Glacial erosion is a fundamental earth-surface process, creating diagnostic bedrock sculpting and vast amounts of sediment. The rate that glaciers erode, and in particular the relative contributions of quarrying (i.e., plucking) versus abrasion to the overall glacial erosion budget, is constrained by very few empirical measurements. To address this, we generated a detailed terrain map using drone structure from motion (SfM) analysis, mapped ice flow indicator and surface textures, and collected 10 bedrock samples for cosmogenic nuclide analysis at a recently exposed bedrock surface fronting Jakobshavn Isbræ in western Greenland.

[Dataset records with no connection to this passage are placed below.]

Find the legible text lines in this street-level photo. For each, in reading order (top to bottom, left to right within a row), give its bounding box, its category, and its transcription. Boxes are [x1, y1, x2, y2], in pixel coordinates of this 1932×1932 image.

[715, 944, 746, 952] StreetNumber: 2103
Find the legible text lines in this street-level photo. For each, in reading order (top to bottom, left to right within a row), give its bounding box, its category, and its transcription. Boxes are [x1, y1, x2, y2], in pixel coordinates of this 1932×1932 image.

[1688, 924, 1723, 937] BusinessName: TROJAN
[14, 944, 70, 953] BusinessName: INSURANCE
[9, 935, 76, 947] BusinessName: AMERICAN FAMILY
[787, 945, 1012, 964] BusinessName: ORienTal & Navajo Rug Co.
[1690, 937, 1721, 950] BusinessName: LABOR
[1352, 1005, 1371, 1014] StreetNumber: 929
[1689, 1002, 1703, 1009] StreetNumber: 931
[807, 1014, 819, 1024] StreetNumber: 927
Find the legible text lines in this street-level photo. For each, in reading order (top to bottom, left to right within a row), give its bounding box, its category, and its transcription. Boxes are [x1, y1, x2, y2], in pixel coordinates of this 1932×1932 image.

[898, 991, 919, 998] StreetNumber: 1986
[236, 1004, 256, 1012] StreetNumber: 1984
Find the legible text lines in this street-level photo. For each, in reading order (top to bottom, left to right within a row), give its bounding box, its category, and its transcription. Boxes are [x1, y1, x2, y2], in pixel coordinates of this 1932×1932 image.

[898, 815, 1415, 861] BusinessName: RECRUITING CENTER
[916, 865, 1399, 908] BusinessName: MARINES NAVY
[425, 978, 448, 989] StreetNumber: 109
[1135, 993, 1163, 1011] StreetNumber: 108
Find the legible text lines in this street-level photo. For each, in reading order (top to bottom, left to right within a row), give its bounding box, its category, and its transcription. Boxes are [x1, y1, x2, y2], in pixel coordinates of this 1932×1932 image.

We measured in situ cosmogenic ¹⁰Be along a lee cliff and floor surface from a bedrock step at the site of a now removed quarried block. Guided by our measured ¹⁰Be concentrations, we modeled the 3D cosmic flux to determine the geometry of the quarried block removed during an interval of Little Ice Age (LIA ~1800 C.E. - 2010 C.E.) ice cover. The best model fit to the measured in situ concentrations is achieved with a triangular block cross-section (vs a rectangular block), and an abrasion rate of ~ 0.1-0.2 mm/yr of the stoss surface above the block. The triangular profile of quarried block vs a rectangular block profile has implications on the volume of rock quarried and the mechanism of how the block was removed. By applying this geometry to other bedrock steps within an 15,000 m² tile of landscape mapped with SfM, we will estimate a range of quarried rock volume and abraded rock volume. Additionally, from our modeling and ice flow mapping, we find that blocks quarried by southward-flowing ice occurred during the recent LIA, whereas southwestward-flowing ice removed blocks during the earlier last glacial maximum (~ 21 ka - 7.5 ka). This constraint of ice flow to an ice overriding event helps prevent over-estimating quarrying rates attributed to LIA. Our results can be used to improve how subglacial erosion is estimated in ice sheet and glacier landscape evolution models.